Flooding disasters in the Appalachian region have raised the urgency for better flood risk management.

The nonprofit ReImagine Appalachia and partner organizations have released new flood policy recommendations.

They describe it as a four-pillar roadmap to address flood risks and enhance resilience in the region.

Mayor Todd Depriest of Jenkins said part of the significance of this platform is that it could help expedite funding, and eventually a faster recovery for residents affected by disasters.

He said two years ago, Jenkins was hit with historic flooding - and is still rebuilding.

"I really support the recommendation that FEMA public assistance funding be structured differently, especially for smaller communities with lower budgets," said Depriest. "It's just tough on us to find a match for just about anything. We can look at a lot of grants or a lot of projects, but just finding that extra $5,000, $10,000 or $20,000 is a difference in another project, or something else that we can be doing."

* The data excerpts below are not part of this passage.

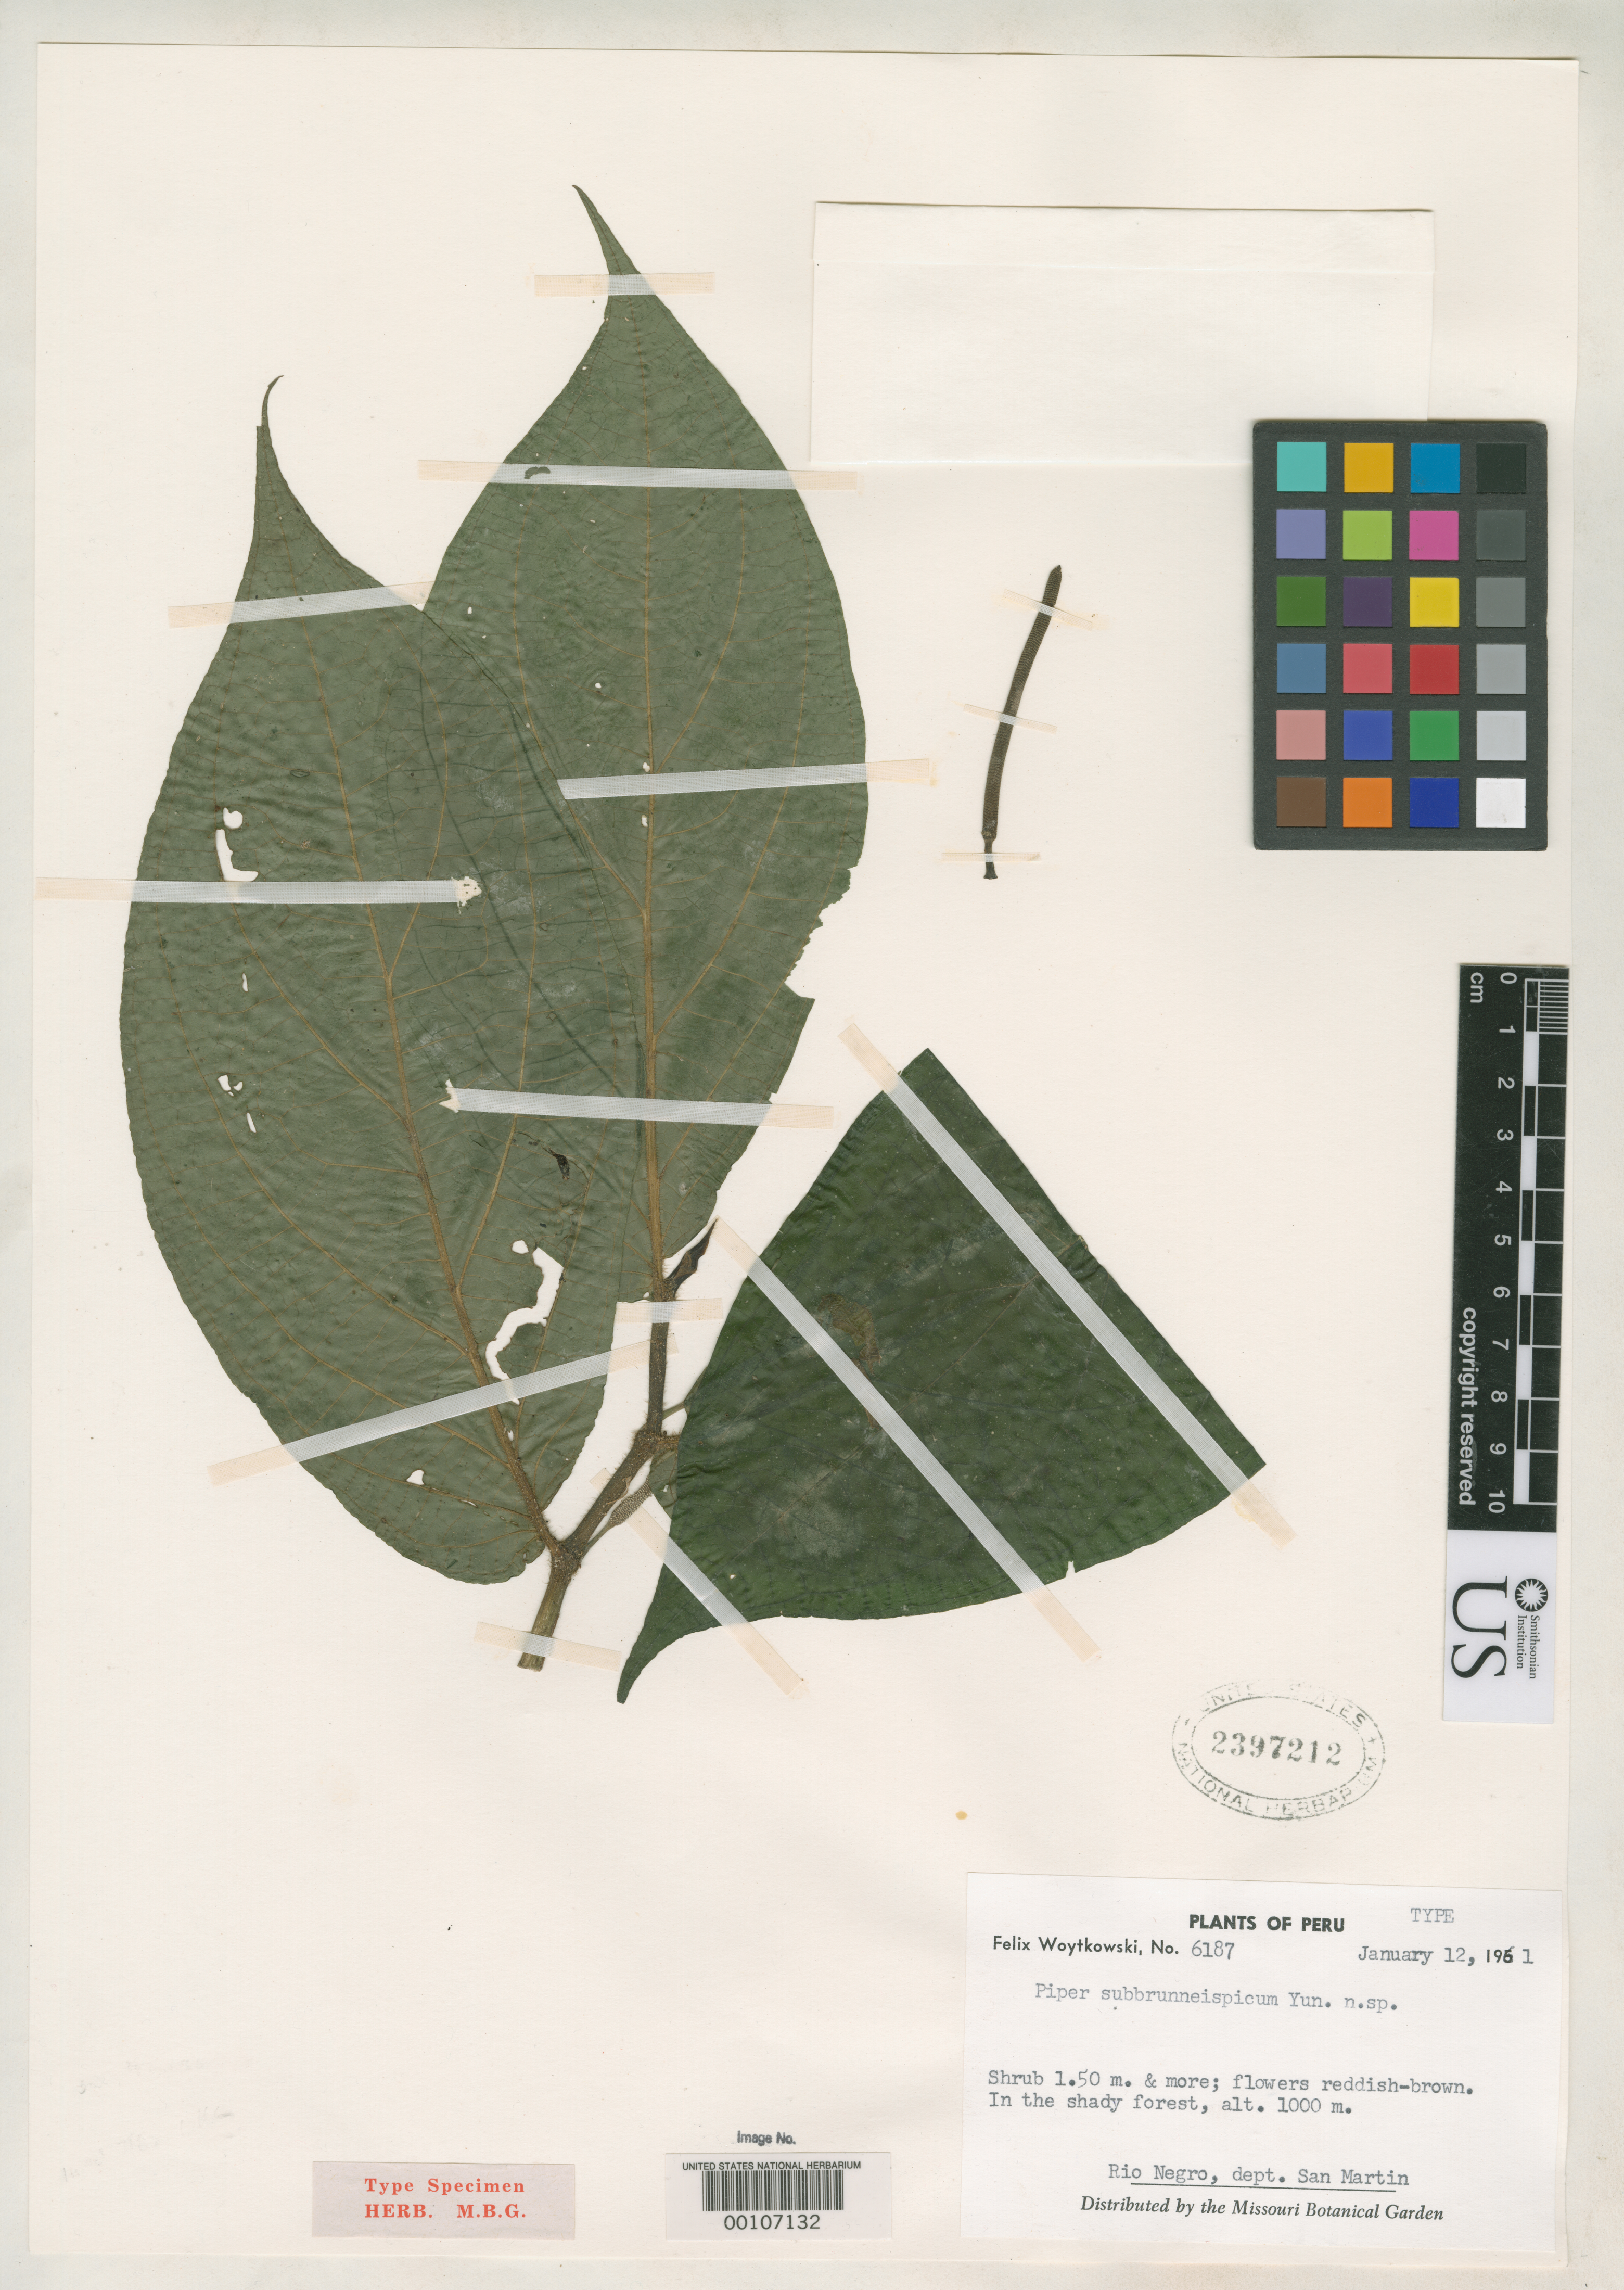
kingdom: Plantae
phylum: Tracheophyta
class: Magnoliopsida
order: Piperales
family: Piperaceae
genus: Piper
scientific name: Piper subbrunneispicum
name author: Yunck.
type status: Isotype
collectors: F. Woytkowski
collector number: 6187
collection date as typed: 12 Jan 1961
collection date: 1961-01-12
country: Peru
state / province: San Martín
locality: Rio Negro.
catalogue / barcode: US 2397212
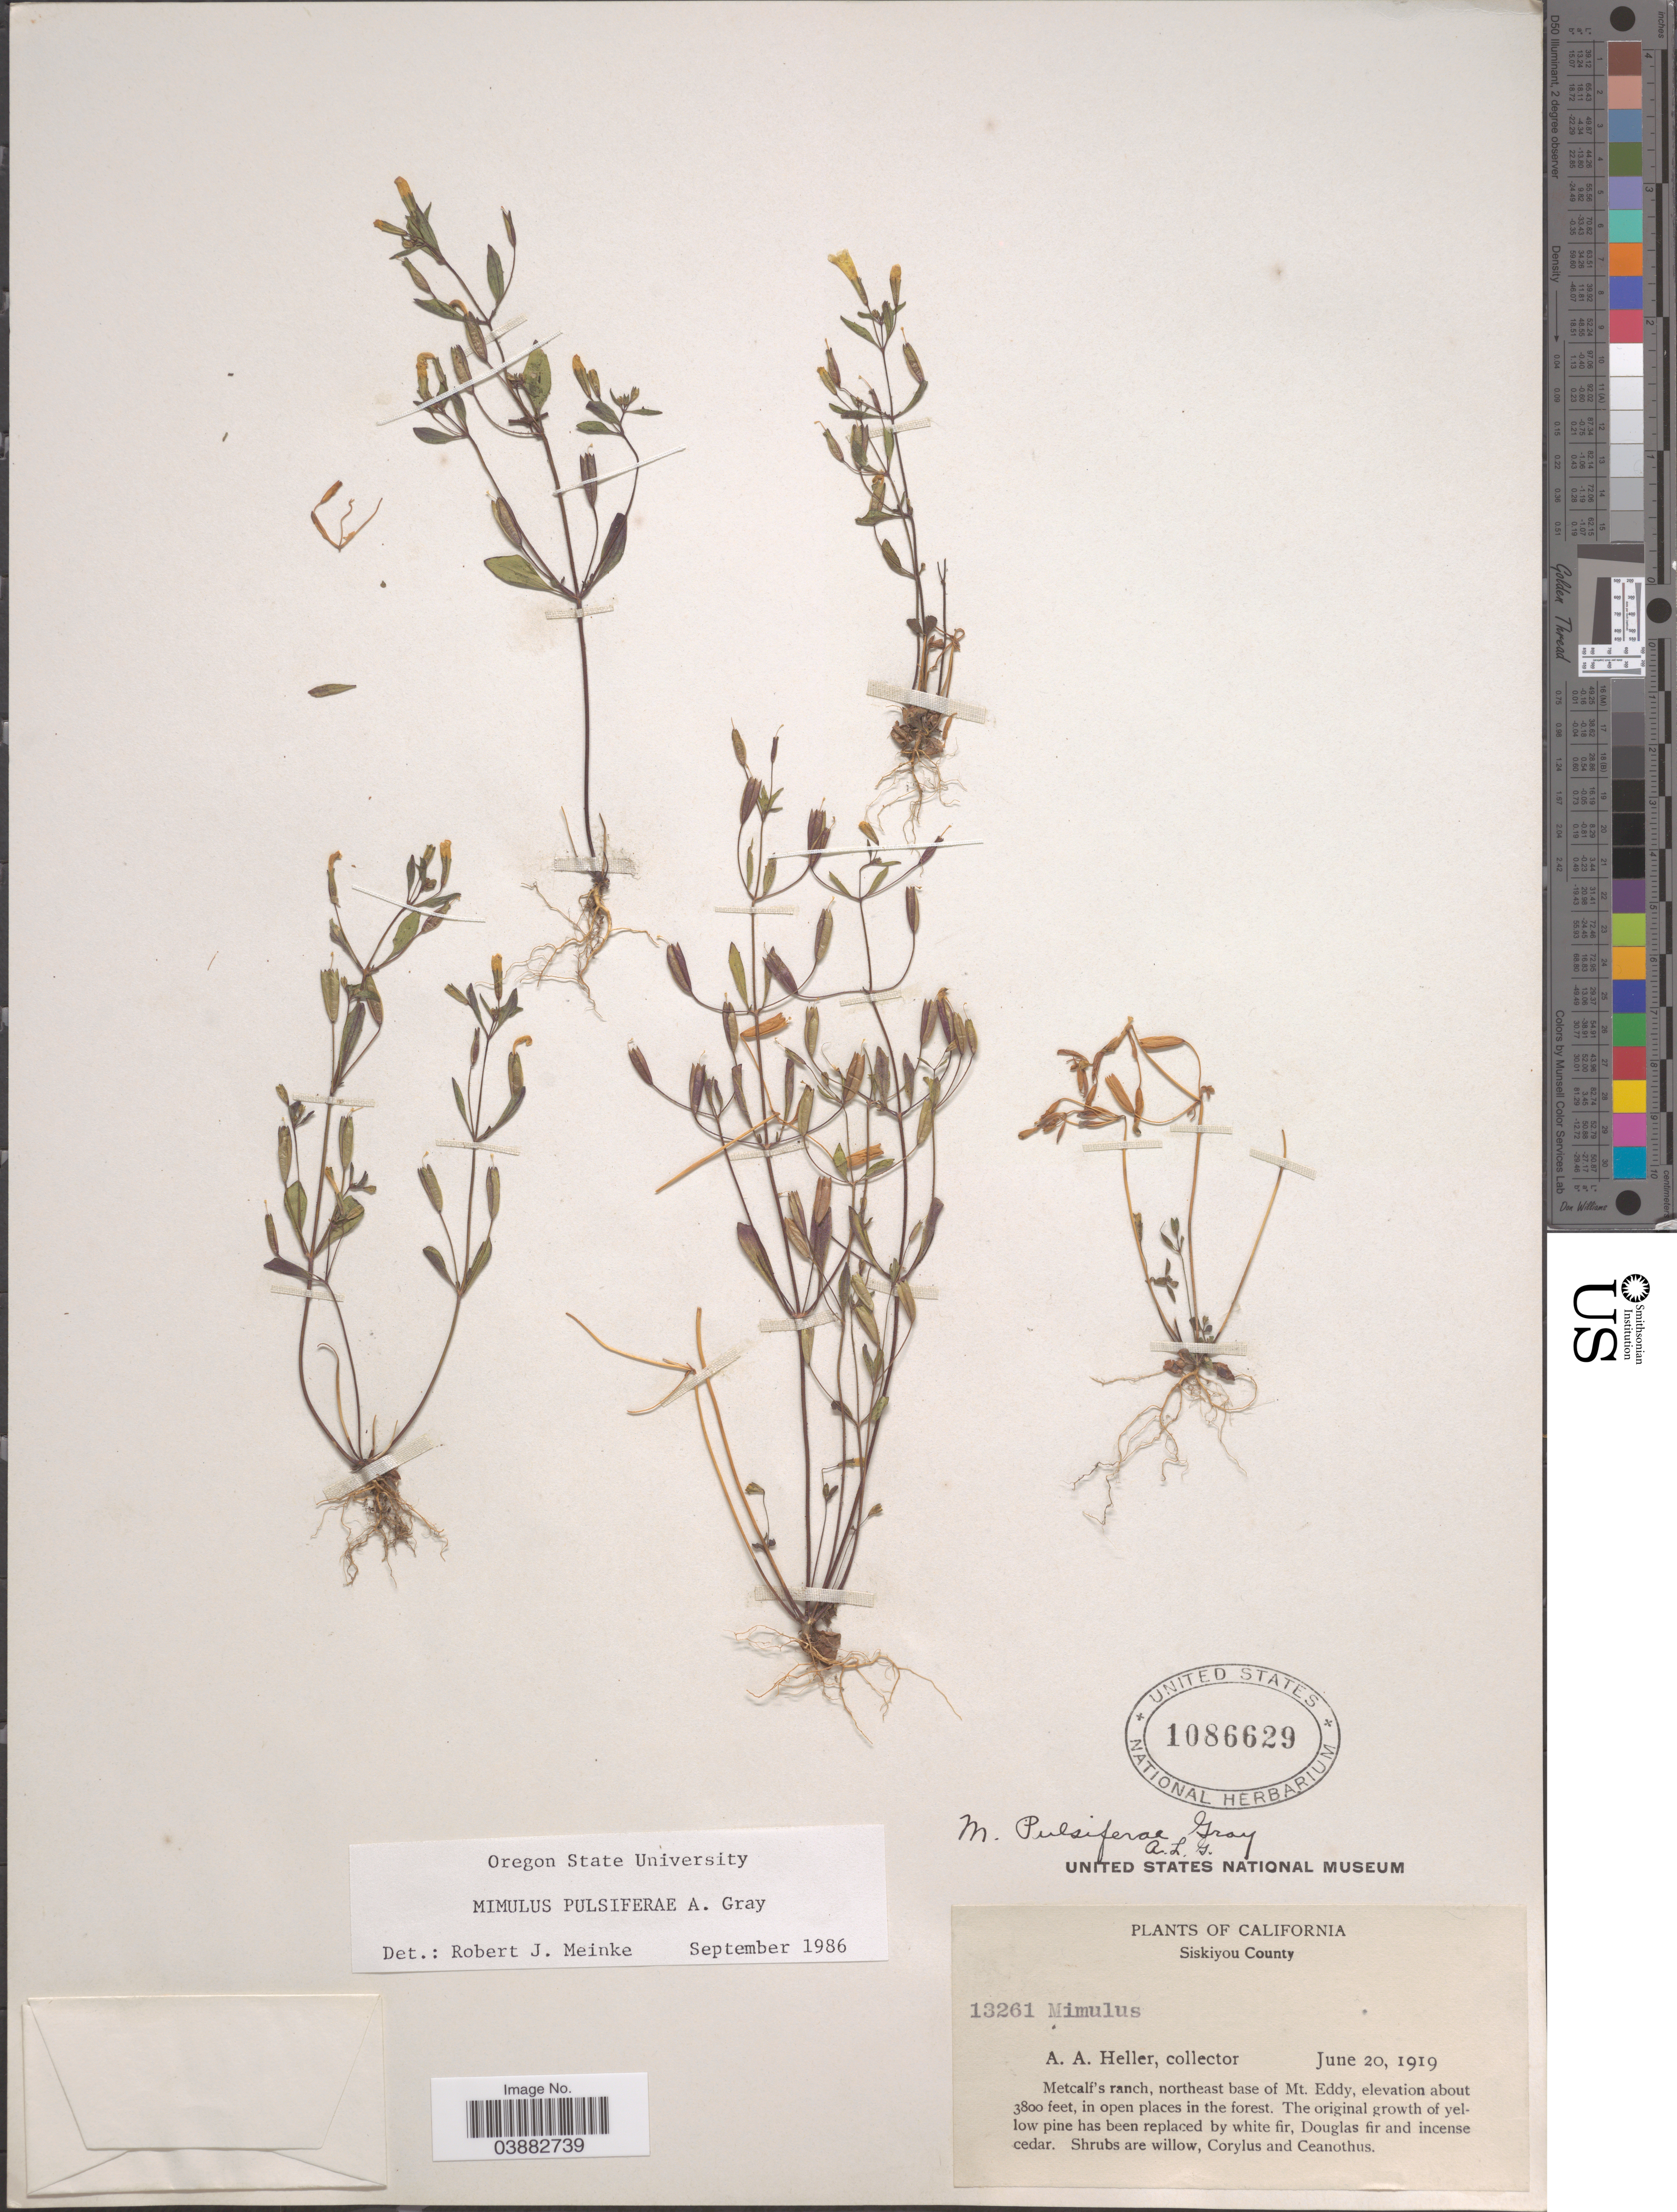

The flood policy platform urges a FEMA public assistance restructure, more relief for lower-income households, investment in nature-based solutions, and enhanced flood mapping to bolster resilience in disadvantaged communities.

The new Farm Bill in Congress could also help combat flooding. Proposed updates include funding for conservation programs and streamlining the Emergency Watershed Program.

Michael Mehrazar, advocacy manager of PennFuture, pointed out that the program's effectiveness is often hampered by the requirement for pre-existing agreements with the Natural Resource Conservation Service.

However, he said potential changes within the Farm Bill hold promise.

"The Match Act, introduced by Sen. Mitt Romney and supported by Sen. Michael Bennet, would streamline this process," said Mehrazar, "and allow pre-approved rehabilitation post-disaster agreements so that that does not impact farmers and communities in their disaster relief efforts."

Mehrazar noted that the MATCH Act language is in the Senate version of the Farm Bill.

The House and Senate versions have yet to be reconciled.

Kentucky, Ohio, Pennsylvania, Tennessee, Virginia, and West Virginia have seen nearly 20 federally declared flood disasters in the last decade.